Behind her, the tower sergeant’s gruff voice called, “Ready your bolts!”

“Wait!” Tanalasta fished her signet ring from her pocket and spun toward her attackers, holding the amethyst dragon high above her. “In the name of the Obarskyrs, stay your fire!”

There was a pause, then the tower sergeant hissed, “By the Black Sword! That’s a woman-in a war wizard’s cloak!”

“It is.” Tanalasta dared to raise her head and saw a heavy-browed dragoneer peering out of an arrow loop. “And that woman is Crown Princess Tanalasta Obarskyr.”

The sergeant narrowed his eyes. “You don’t look like any portraits I’ve seen, Princess.” He spoke to someone inside the tower, and a freshly loaded crossbow appeared in the arrow loop next to him. He turned back to Tanalasta. “You won’t mind if we come down for a closer look?”

“Of course not,” Tanalasta replied. “And bring some ropes-long ones.”

“One thing at a time,” the sergeant said. “Until then, don’t move. We wouldn’t want Magri here to spike the crown princess, would we?”

Tanalasta nodded and remained motionless, though doing so made her fume inside. The sergeant was right to be cautious, but she had more than a dozen companions rushing across the valley toward the citadel. If she did not have ropes waiting when the haggard band arrived, the orcs would see them and trap them against the rear wall.

The tower door opened, and three dragoneers in full battle armor stepped out. Two of the soldiers flanked Tanalasta and leveled their halberds at her, while their heavy-chinned sergeant took the signet ring from her hand.

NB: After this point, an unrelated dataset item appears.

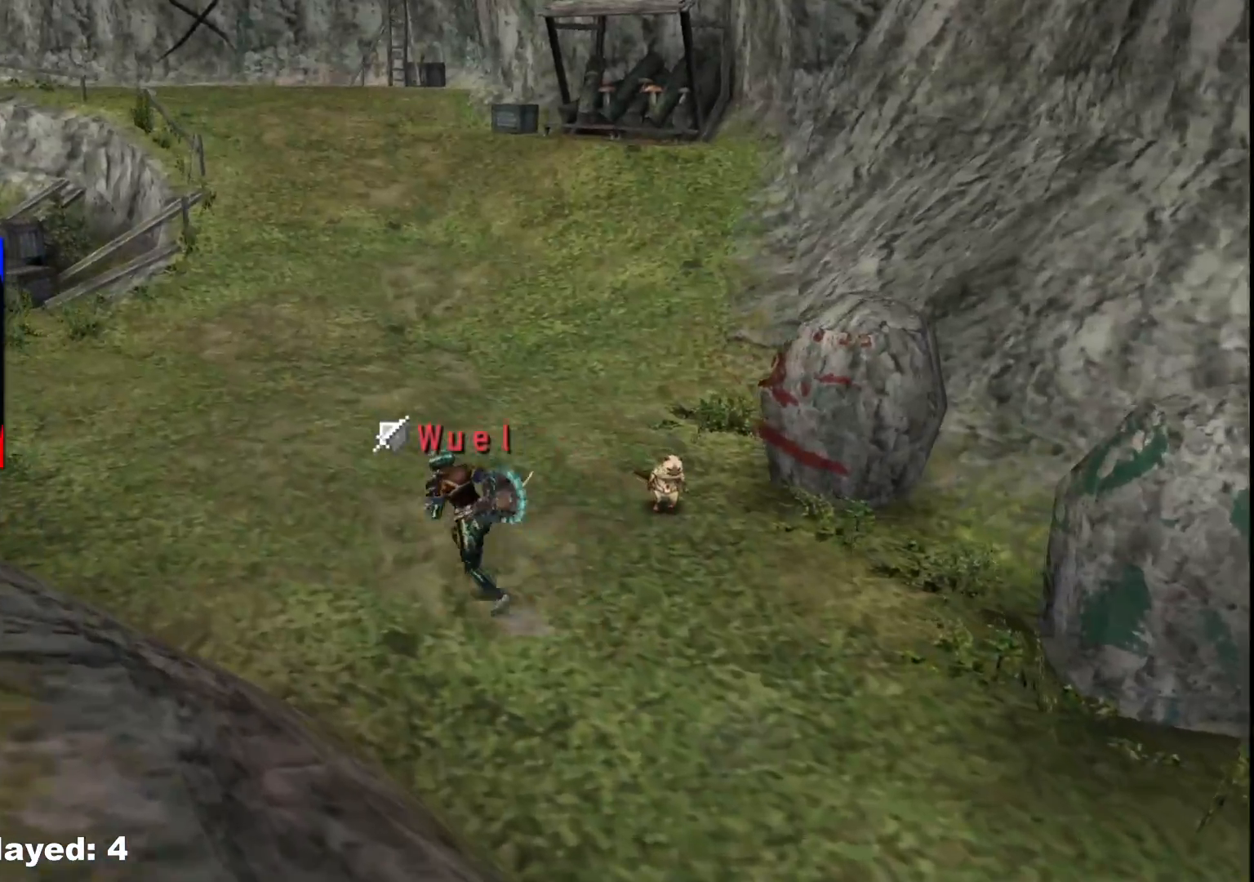
{"dt_ms": 500, "buttons": [], "left_stick": "up-left", "right_stick": "center", "events": []}
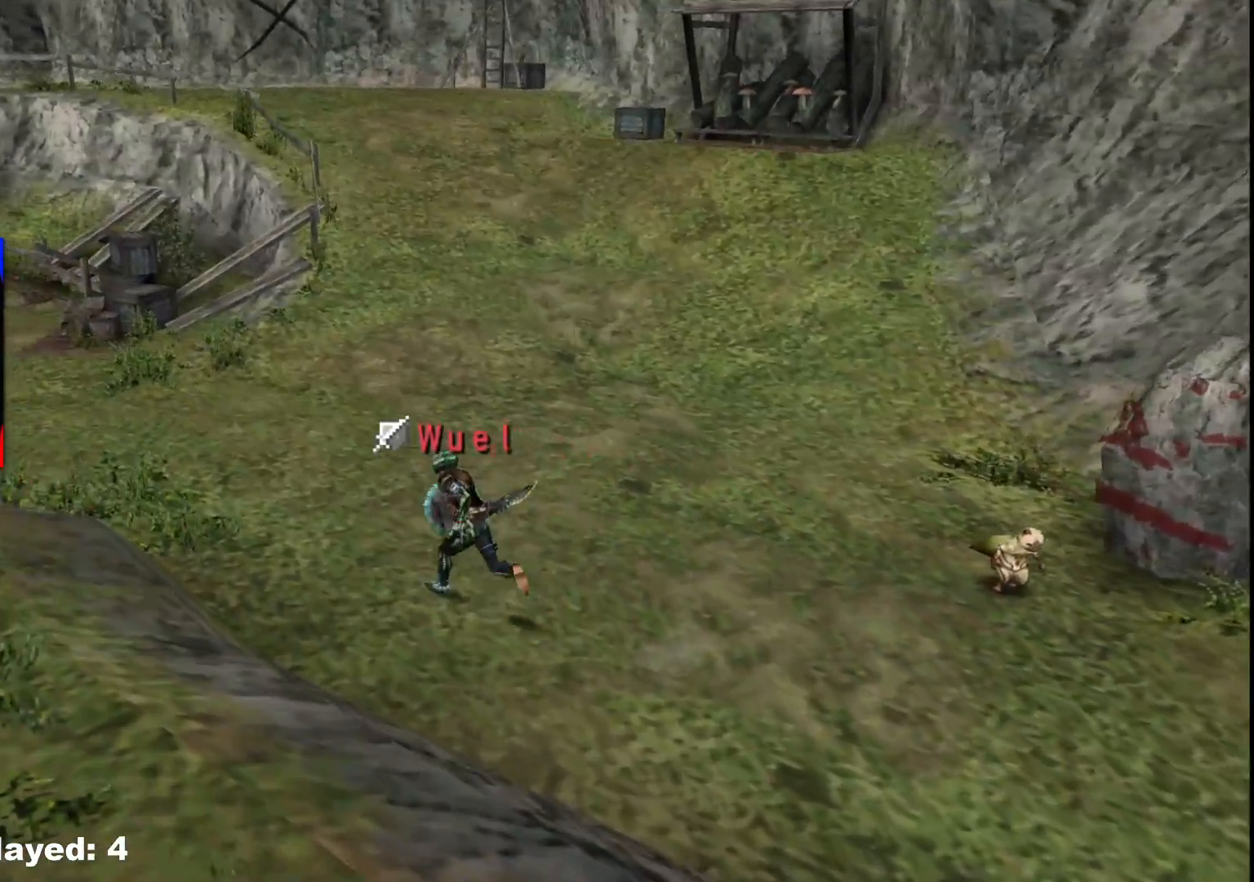
{"dt_ms": 500, "buttons": [], "left_stick": "up-left", "right_stick": "center", "events": []}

He eyed the amethyst dragon and its white gold mounting for a moment, then hissed a curse in the name of Tempus. “Where did you come by this?”

“My father gave it to me for my fourteenth birthday.” Tanalasta craned her neck back so she could glare into the soldier’s eyes. “According to Lord Bhereu’s Manual of Standards and Procedure, part the fourth, item two, I believe the proper procedure now is for the sentry to demand the royal code word.”

The sergeant’s face paled, for Tanalasta’s command of anything written in a book was well known throughout the kingdom. “M-may I have the code word please?”

Tanalasta snatched her signet back and said, “Damask Dragon.”

The dragoneer paled, then stooped down to take Tanalasta’s arm. “Highness, forgive me!” He pulled her to her feet without awaiting permission, then remembered himself and turned the color of rubies. “Your face… er, I, uh, didn’t recognize you. I beg your forgiveness.”

Tanalasta grimaced at the thought of what she must look like. She had been traveling hard for nearly two months now, and the last few hours had been the most difficult by far.

“No offense taken, Sergeant,” she said. “I must look a fright.”

Along with her companions, she had crawled the last mile with her face pressed into the mud to avoid being stung by wasps.

“Now fetch those ropes, and some strong fellows to man them. My company is in a dire state, and there’s a ghazneth close on our heels.”

At the mention of a ghazneth, the dragoneer’s face went from pale to white. He spat a series of orders to his subordinates, then all three men rushed off to do the princess’s bidding.

The orcs continued to batter the portcullis, and an iron bar finally gave way with a deep clang. The sound was answered by an astonishing flurry of crackles and sizzles from the war wizards in the small gatehouse. The tempo of the pounding slackened.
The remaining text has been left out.